Nas minhas infância e juventude, acontecia ouvir com uma certa frequência a expressão "Maria-rapaz". Dizia-se de meninas que eram vivaças, gostavam de corridas, de trepar às árvores ou de outras brincadeiras consideradas serem de rapazes. Mostrar entusiasmo com uma boa dose de decibéis também estava reservado aos representantes do sexo masculino.
A expressão era dita num tom muito crítico, ou mesmo acusatório. O objetivo era gerar vergonha. Por acaso, em minha casa, abria-se uma exceção. Era de mim esperado que eu jogasse futebol com o meu irmão, ou que cooperasse nas corridas de carrinhos Matchbox por os meus pais acharem eu dever entreter o menino. Aquilo que vinha mascarado de avanço civilizacional era, no fundo, uma outra maneira de acentuar a superioridade dos interesses masculinos. Nem sequer se punha a hipótese de que o meu irmão, a fim de retribuir um pouco da atenção por mim dada aos seus interesses, se juntasse àss minhas brincadeiras com bonecas ou tachos de miniatura.

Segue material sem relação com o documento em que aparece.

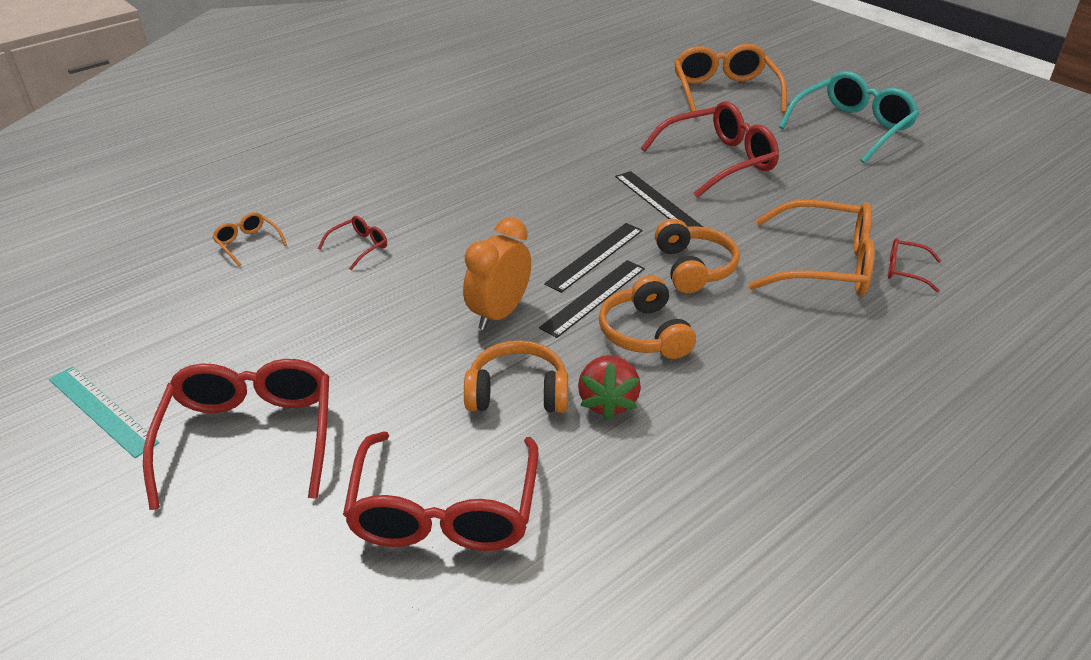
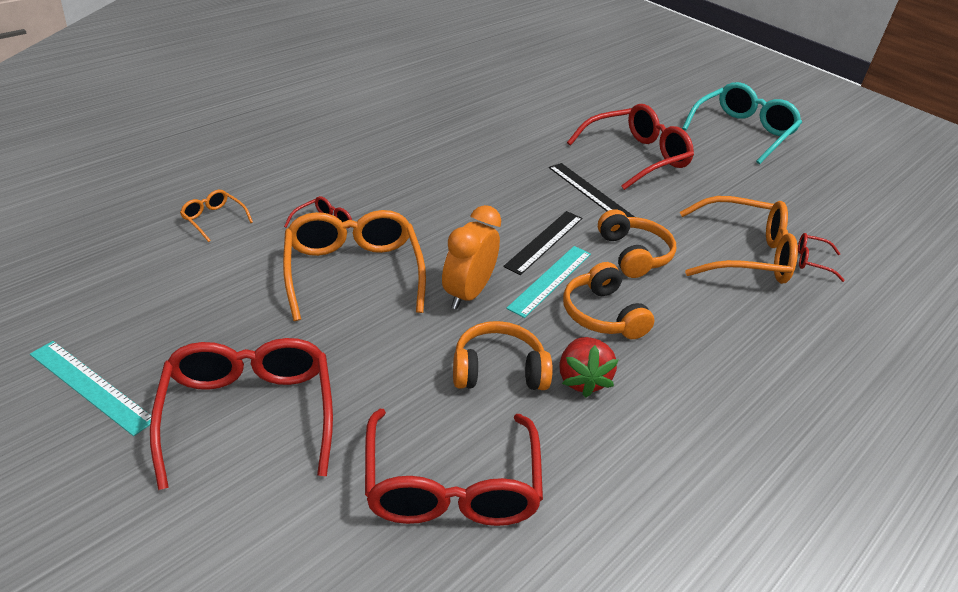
camera: 10 degrees left, 0 degrees up
(593, 297) = (550, 280): black ruler -> turquoise ruler
(724, 93) = (629, 95): orange glasses -> orange glasses (352, 273)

Falei em avanço civilizacional, porque, em relação aos anos 1960/70, as mulheres são hoje mais bem aceites na vida pública, exercendo profissões anteriormente reservadas a homens. Até o futebol feminino tem vindo a considerar-se "normal". No entanto, no que respeita à infância, e tendo-se extremado as posições, há quem entre em verdadeiro histerismo ao ver meninas em brincadeiras de rapazes, ou a usar roupas parecidas com as deles. A "Maria-rapaz" parece representar uma maior ofensa aos adultos sensíveis do que há quarenta ou cinquenta anos.
Tudo isto é muito estranho num país que possui, entre os heróis nacionais, uma mulher, digamos, masculinizada.
Aprendeu a manejar a espada e o pau com tal mestria que depressa alcançou fama de valente.
Oh, diabo, mas isto da Padeira de Aljubarrota é muito woke, não vos parece? Será que se pode falar dela nas aulas de Cidadania?